Records from a data source
========================================
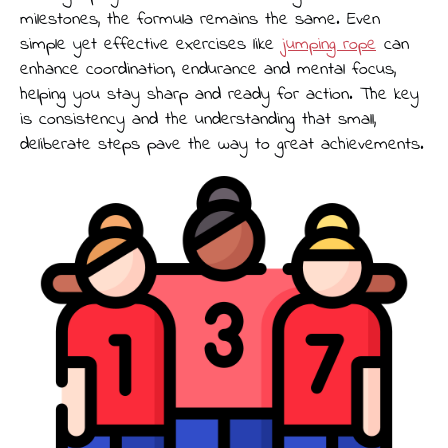
milestones, the formula remains the same. Even
simple yet effective exercises like
jumping rope
can
enhance coordination, endurance and mental focus,
helping you stay sharp and ready for action. The key
is consistency and the understanding that small,
deliberate steps pave the way to great achievements.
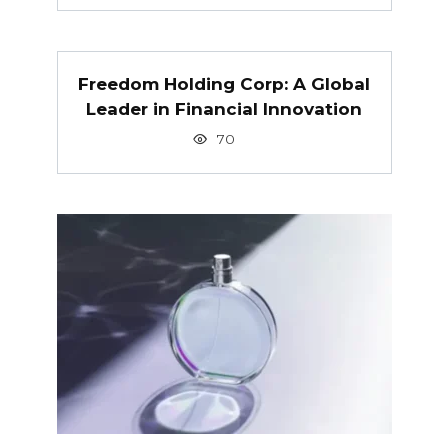
Freedom Holding Corp: A Global
Leader in Financial Innovation
70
========================================
- WORK ORDER -
Count the lines of the records that contain the string "remains", treating uppercase and lowercase letters as different. Give only the number.

- TASK RESPONSE -
1